:: What you need to do ::
Duplicate the lines below between the one containing "Kerry Washington has" and the one containing "What do I need", with both of those lines included.

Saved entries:
--- START ---

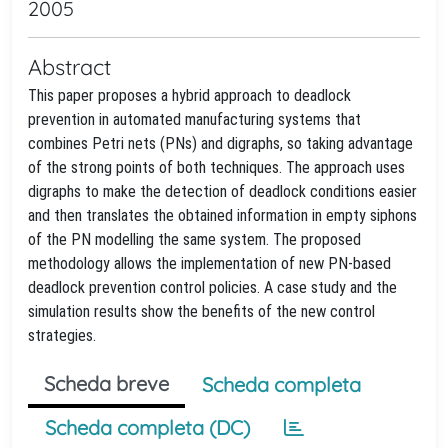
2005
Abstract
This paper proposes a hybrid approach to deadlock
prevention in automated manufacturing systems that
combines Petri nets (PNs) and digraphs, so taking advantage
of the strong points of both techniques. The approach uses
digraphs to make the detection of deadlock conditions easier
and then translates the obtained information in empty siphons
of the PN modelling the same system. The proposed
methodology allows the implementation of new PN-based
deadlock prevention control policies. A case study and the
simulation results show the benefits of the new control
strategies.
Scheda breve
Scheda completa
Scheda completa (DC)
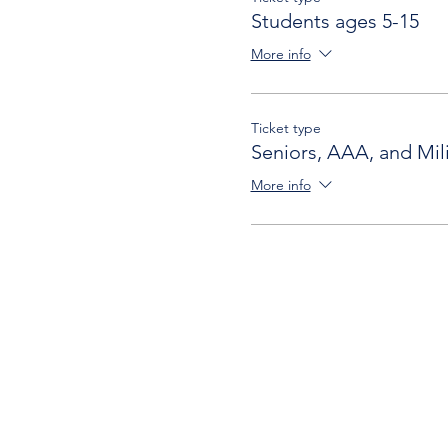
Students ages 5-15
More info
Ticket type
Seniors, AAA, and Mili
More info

--- END ---
--- START ---

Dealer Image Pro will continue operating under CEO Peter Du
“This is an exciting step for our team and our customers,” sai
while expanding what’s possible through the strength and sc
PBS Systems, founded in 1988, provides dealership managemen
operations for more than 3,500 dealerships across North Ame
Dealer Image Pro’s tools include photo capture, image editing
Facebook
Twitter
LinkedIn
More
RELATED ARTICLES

--- END ---
--- START ---

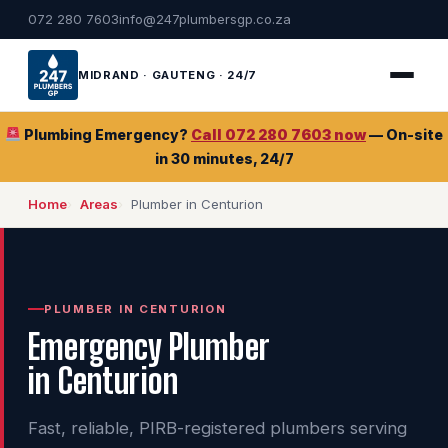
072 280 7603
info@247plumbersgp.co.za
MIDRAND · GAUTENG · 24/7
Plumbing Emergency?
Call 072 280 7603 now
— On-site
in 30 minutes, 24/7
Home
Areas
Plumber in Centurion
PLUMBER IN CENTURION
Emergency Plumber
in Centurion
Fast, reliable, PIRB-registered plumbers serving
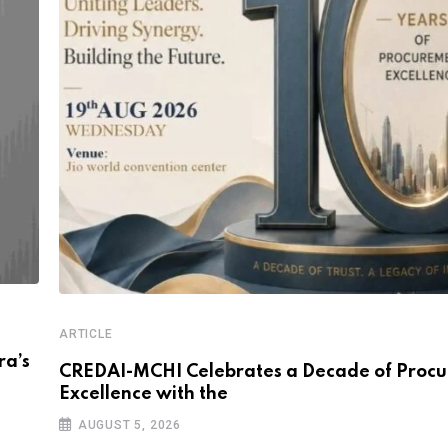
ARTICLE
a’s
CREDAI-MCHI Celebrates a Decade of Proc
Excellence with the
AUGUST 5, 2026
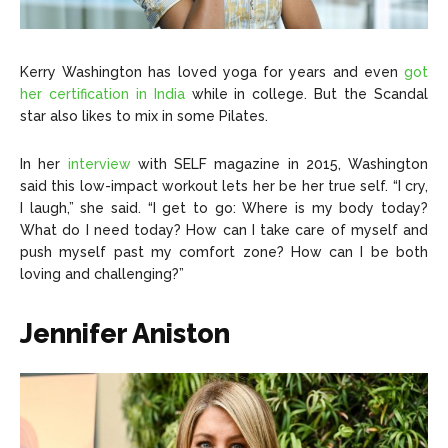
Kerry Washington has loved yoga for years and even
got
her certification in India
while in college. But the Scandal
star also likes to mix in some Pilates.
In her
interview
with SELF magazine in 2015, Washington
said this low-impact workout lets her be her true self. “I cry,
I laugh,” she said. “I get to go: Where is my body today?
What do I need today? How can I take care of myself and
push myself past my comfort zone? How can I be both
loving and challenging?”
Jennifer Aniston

--- END ---

:: Task output ::
Kerry Washington has loved yoga for years and even
got
her certification in India
while in college. But the Scandal
star also likes to mix in some Pilates.
In her
interview
with SELF magazine in 2015, Washington
said this low-impact workout lets her be her true self. “I cry,
I laugh,” she said. “I get to go: Where is my body today?
What do I need today? How can I take care of myself and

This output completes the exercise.